WHAT THE TASK REQUIRES:
Count how many lines of the material contain the string "царевич", and reply with only that number.

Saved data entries
*** Block opens ***

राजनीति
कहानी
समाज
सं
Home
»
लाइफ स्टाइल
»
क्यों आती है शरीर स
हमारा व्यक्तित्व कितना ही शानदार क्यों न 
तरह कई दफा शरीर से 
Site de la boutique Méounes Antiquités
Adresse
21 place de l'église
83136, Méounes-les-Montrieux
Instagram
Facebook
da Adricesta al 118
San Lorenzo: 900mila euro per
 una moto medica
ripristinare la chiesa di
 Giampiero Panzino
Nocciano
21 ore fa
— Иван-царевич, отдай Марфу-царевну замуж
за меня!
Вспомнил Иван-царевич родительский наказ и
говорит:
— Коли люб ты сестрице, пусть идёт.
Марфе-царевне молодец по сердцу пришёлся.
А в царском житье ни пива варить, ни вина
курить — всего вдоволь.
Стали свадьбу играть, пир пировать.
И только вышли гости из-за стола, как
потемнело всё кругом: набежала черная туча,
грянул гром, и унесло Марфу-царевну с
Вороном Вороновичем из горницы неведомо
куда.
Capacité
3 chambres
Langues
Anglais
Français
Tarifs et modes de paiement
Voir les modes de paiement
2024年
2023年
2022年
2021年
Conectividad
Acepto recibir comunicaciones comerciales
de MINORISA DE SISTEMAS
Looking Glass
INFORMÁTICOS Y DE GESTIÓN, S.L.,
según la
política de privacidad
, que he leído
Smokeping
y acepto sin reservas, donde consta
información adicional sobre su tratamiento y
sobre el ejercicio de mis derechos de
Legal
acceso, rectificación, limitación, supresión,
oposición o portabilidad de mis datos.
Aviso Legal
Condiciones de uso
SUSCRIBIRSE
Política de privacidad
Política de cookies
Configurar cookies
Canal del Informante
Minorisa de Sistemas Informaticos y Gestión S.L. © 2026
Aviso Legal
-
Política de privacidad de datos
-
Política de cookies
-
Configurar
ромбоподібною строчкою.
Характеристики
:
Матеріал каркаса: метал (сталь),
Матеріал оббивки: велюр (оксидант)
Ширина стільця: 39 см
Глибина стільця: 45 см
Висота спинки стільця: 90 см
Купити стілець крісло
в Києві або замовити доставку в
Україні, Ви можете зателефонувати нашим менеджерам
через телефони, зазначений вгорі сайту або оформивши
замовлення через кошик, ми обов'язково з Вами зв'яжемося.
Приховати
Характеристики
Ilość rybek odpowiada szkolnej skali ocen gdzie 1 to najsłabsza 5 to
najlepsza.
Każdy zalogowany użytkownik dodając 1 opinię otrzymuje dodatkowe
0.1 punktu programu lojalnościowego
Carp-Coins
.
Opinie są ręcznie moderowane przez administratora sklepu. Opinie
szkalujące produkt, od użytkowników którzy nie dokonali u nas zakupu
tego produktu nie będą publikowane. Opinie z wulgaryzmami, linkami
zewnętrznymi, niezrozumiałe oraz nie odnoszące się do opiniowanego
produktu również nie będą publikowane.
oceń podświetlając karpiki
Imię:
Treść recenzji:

*** Block closes ***

RESULT:
2